Soprattutto quando Rosier torna a baciarla, sfiorandole la lingua con la sua, e scivolando giù dalle sue labbra, percorrendo la linea del collo. Dominique chiude gli occhi, assaporando quel tepore che si sprigiona sulla sua pelle nel momento in cui lui ci passa sopra con la bocca.
Con le palpebre abbassate, le dita che ancora stringono i capelli dell'altro, nemmeno si accorge di mordersi le labbra per il nervosismo e per la paura di lasciarsi sfuggire qualche sospiro compromettente.
«Ti do un consiglio» riprende Rosier, basso, facendole spalancare gli occhi, quando giunge oltre il suo ombelico. Lo vede sollevare appena il capo dalla sua pelle, le iridi azzurre baluginanti e un sorriso lieve sulle labbra. «Quando vuoi fare qualcosa, falla e basta. Non rifletterci troppo» continua dischiudendole le cosce con un mano e abbassandosi tra le sue gambe. «Così» sussurra a malapena udibile e lei sobbalza quando sente la sua lingua umida lì in mezzo, a stimolarle il clitoride.
Dominique si porta un pugno contro la bocca, per cercare di sopprimere i sospiri che, sleali, minacciano di sfuggirle. La testa le ronza mentre le gambe tremano quando gli ansiti lasciano il posto ai gemiti. Con gli occhi chiusi, si morde le labbra a sangue quando lui la tocca con movimenti più rapidi, facendole battere furioso il cuore contro la gabbia toracica.
Solo quando si stacca, all'improvviso, le sembra di tornare a respirare. Fa a malapena in tempo a metterlo a fuoco quando lo vede posizionarsi tra le sue gambe
«Aspetta» lo blocca, annaspando, agitandosi in panico. «Hai lanciato l'incantesim-»
«Già fatto» rassicura lui, con un sorriso pago sulle labbra. «Credimi: non mi perdonerei mai se dovessi metterti incinta» afferma sarcastico.
Forse in un'altra occasione non avrebbe esitato a mandarlo al diavolo ma quando lo sente scivolare dentro di lei, perde ogni rimasuglio di ragione che ha cercato disperatamente di controllare l'eccitazione. Non prova nemmeno un briciolo di dolore – quello se l'è preso Mason la prima volta, insieme al fastidio di quelle successive –, solo un'intensa brama che le fa ribollire il sangue e bruciare la pelle.
Dominique lo afferra per i capelli per tirarselo contro, baciandolo fino a non avere più fiato. E quando si separano per incamerare aria e vede quegli occhi azzurri affamati di desiderio, quando lo sente muoversi dentro di lei con maggiore decisione, proprio non riesce a fare a meno di sorridere.
È normale desiderare che questo momento duri per sempre?
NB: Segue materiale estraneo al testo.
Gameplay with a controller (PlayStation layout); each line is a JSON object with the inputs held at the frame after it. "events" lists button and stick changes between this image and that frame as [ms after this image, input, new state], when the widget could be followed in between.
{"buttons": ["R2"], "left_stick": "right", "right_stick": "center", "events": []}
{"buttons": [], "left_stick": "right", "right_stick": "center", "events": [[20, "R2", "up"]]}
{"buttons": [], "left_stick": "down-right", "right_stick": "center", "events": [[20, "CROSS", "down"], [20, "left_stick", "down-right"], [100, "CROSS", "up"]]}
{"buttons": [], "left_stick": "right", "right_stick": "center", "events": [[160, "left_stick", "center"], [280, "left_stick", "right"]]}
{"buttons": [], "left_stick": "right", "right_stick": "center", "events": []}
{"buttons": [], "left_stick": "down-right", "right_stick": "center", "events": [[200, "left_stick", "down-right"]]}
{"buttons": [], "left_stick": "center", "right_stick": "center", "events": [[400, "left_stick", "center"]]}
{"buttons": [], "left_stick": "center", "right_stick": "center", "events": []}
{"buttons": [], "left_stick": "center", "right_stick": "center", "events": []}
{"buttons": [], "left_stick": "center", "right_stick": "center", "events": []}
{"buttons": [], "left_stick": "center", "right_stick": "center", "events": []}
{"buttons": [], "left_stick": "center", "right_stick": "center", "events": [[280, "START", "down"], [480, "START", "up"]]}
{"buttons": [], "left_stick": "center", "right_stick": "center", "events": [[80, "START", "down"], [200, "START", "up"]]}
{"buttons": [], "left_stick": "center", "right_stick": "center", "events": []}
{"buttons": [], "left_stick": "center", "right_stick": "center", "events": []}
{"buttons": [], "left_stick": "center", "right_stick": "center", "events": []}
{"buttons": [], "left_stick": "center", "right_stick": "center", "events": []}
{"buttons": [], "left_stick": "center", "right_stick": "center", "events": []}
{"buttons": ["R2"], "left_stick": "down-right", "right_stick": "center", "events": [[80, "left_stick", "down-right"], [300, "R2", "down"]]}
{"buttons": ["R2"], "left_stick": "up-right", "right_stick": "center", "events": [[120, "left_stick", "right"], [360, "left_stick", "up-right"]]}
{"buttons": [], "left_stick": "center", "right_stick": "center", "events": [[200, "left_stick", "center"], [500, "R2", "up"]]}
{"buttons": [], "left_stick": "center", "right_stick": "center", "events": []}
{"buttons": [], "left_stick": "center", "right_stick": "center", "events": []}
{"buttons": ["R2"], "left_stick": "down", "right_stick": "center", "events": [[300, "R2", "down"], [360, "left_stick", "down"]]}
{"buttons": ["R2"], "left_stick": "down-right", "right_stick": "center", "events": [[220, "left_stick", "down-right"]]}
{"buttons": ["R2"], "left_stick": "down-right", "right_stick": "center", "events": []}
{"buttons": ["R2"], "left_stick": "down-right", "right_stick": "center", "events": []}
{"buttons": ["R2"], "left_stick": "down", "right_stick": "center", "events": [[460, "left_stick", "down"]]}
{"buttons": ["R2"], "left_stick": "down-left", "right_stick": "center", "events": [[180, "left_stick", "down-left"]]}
«Tiro a indovinare: lo hai trovato, vero?»
«Chi?»
«Qualcuno che ti piaccia».
«Sì» confida Dominique, indirizzando uno sguardo
al tavolo di Serpeverde e sorridendo di riflesso. «Penso proprio di sì».








"Non aveva scelto lui fra tutti quanti.
La verità è che non aveva pensato a nessun altro."
Paolo Giordano


















Perché scrivere due one shot collegate invece di fare un'unica long?
Per il semplice motivo che Distrazione non doveva avere un sequel. Doveva essere un progetto auto conclusivo, non era calcolato che tornassi di nuovo a parlare di Dominique e Lance (probabilmente lo avrei fatto, prima o dopo, ma non immaginavo così presto).
Vi anticipo già che ci sarà un'altra one shot, visto che ho abbastanza materiale su di loro. Comunque inserisco tutte queste storie in un'unica serie, così da facilitare l'ordine cronologico.
Con Lasciarsi andare, la partita è solo all'inizio.
Ringrazio di nuovo Gabry, Severa e Sia per il loro sostegno: spero di avervi deluso e di non farlo in seguito (oddio, formate due fazioni opposte quindi una perderà di sicuro).